For veteran reporters and editors, the magazine’s change of focus has been painful and unsettling. They have endured cuts in salary and benefits, rumors about job security, and demands for more production. The magazine’s formula on the journalistic front is more words for more platforms from fewer writers.
The formula for the Web is based on the hope that the U.S. News brand, which has been successful in rating colleges, will have similar success rating hospitals and healthcare plans.
Etc.
The bottom line is: the New York Times has begun charging for some of its content on its website now. The Wall Street Journal does it. A few weeks ago there were stories about The Christian Science Monitor’s problems with its print publication.
Some print publications are hurting and going to the web. Even small ones.
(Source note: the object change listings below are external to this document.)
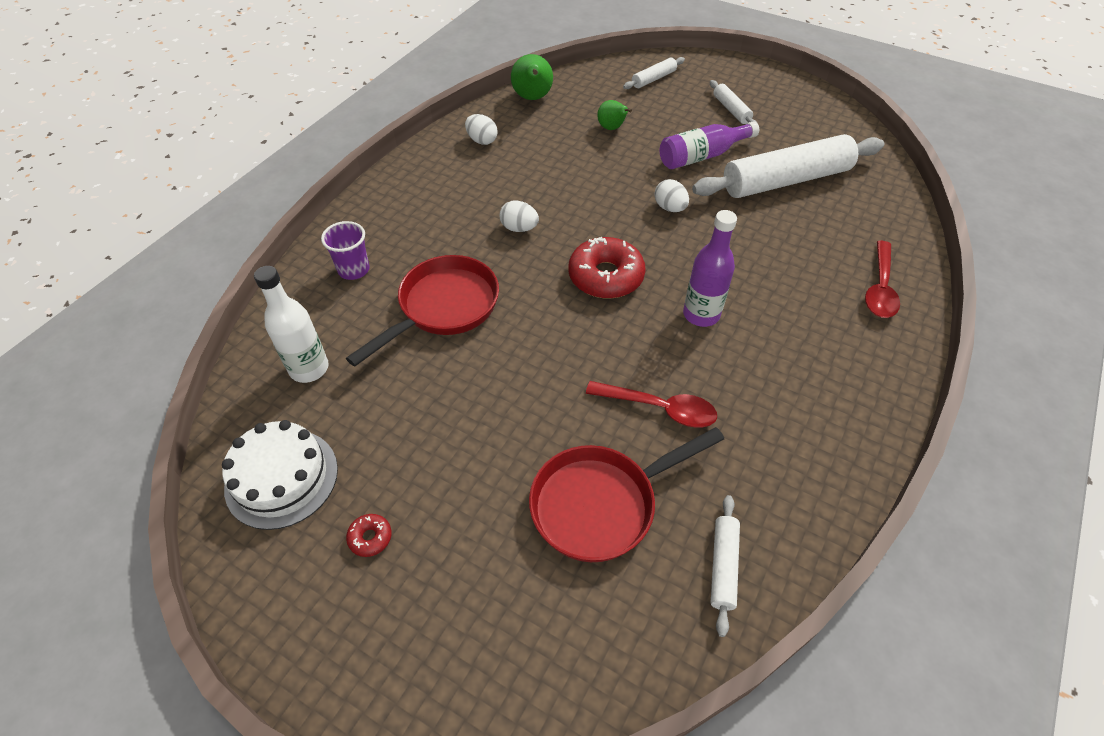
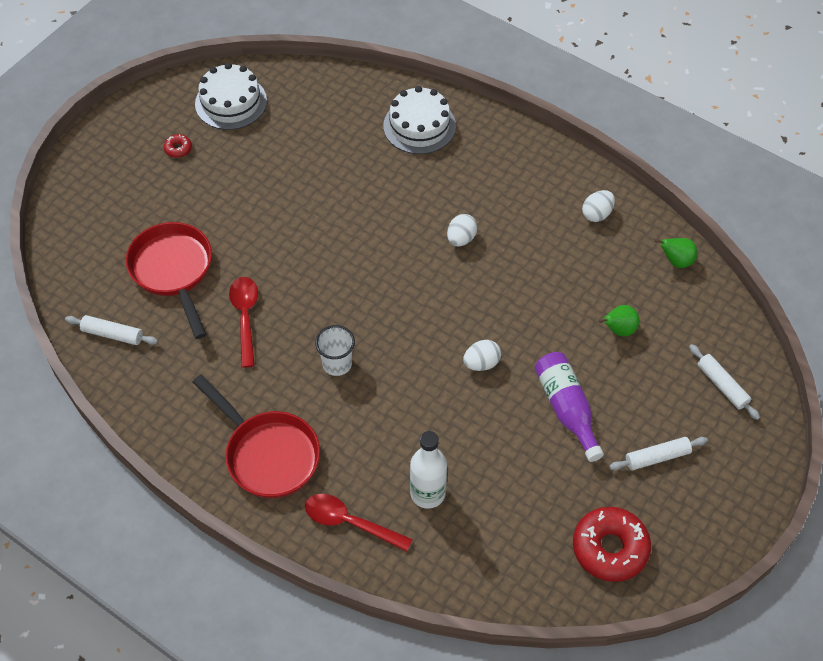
camera: 95 degrees right, 5 degrees up
white bottle [254,266,329,383] -> white bottle moved to [410,431,447,509]
purple cup [321,221,370,280] -> white cake [383,86,456,154]
red pan [346,255,499,367] -> red pan moved to [193,375,320,498]
green pear [511,54,553,100] -> green pear [654,238,698,268], size x0.65
red donut [568,237,646,299] -> red donut moved to [573,507,651,582]
red spoon [586,381,717,428] -> red spoon turned 150 degrees clockwise [229,277,258,368]
purple bottle [683,210,737,327] -> white cup [315,325,355,376]
white rolling pin [692,134,884,198] -> none

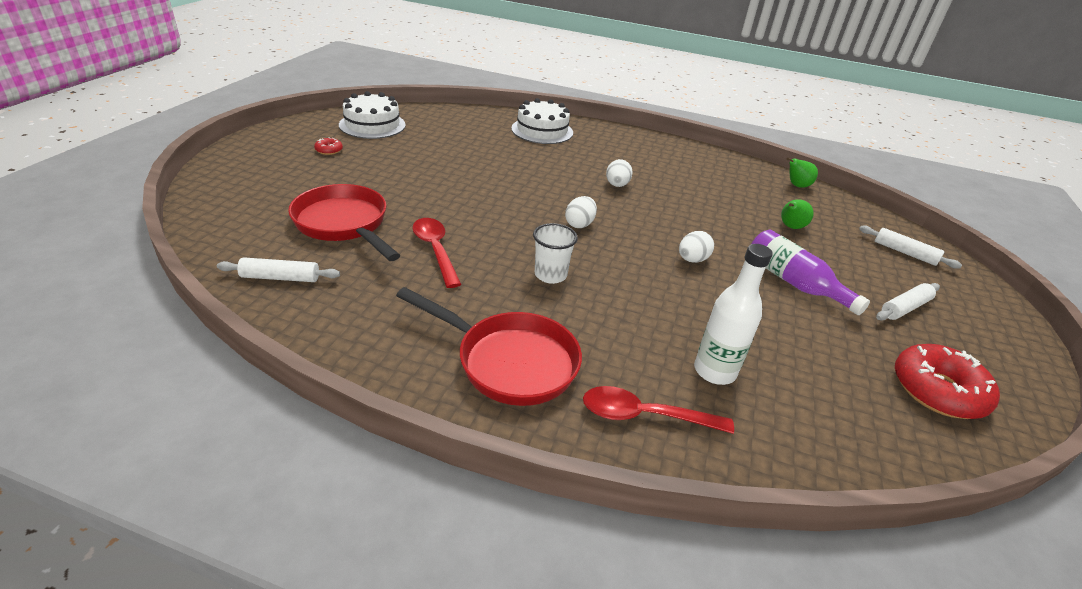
camera: 20 degrees left, 20 degrees down
white egg [582,190,615,222] -> white egg moved to [565,196,597,228]

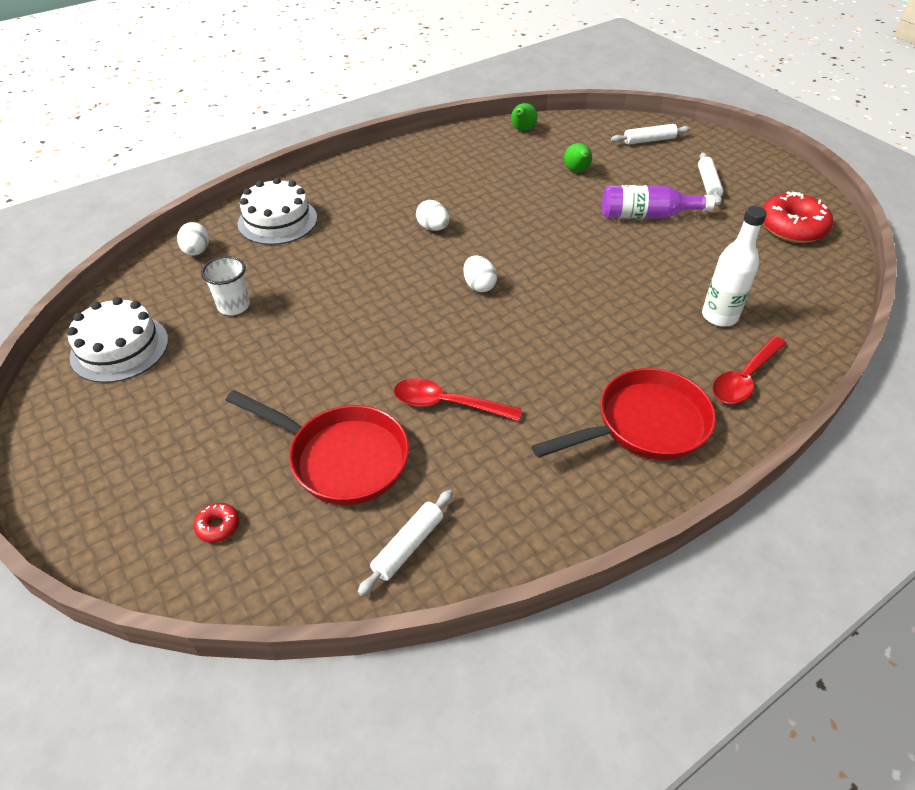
camera: 50 degrees left, 10 degrees up
red pan [288,184,400,261] -> red pan turned 150 degrees counterclockwise [226,390,409,505]
red donut [314,137,343,155] -> red donut moved to [194,503,239,543]
white cup [533,223,578,284] -> white cup moved to [201,256,250,315]
white egg [679,231,714,263] -> white egg moved to [177,222,209,256]

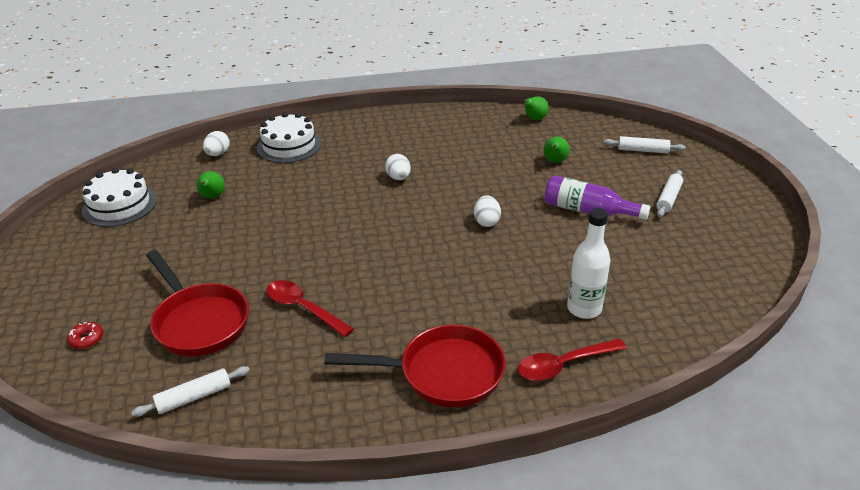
camera: 25 degrees right, 10 degrees down
white cup [201,256,250,315] -> green pear [196,171,225,199]
white egg [463,255,497,292] -> white egg moved to [474,195,501,227]
red donut [762,191,833,243] -> none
Newsy Vents, a publication for ventriloquists (TMV knows these things) ended a nearly 30 year run…but has now reappeared in the form of a great vent-related weblog…better than ever.
Still, the fact is that the jury is still out on whether web versions of publications can easily displace the print ones — or if the future will see trimmed-down staffs putting most of their efforts into a web edition and producing perfunctory print editions to keep the brand name alive as more than just a web product.
Meanwhile, U.S. News and World report’s status as an also-ran in the newsmagazine journalism and finances continues….an increasingly web-dominated world….with a spirited newcomer that’s giving it a run for its money as the alternative to Time and Newsweek.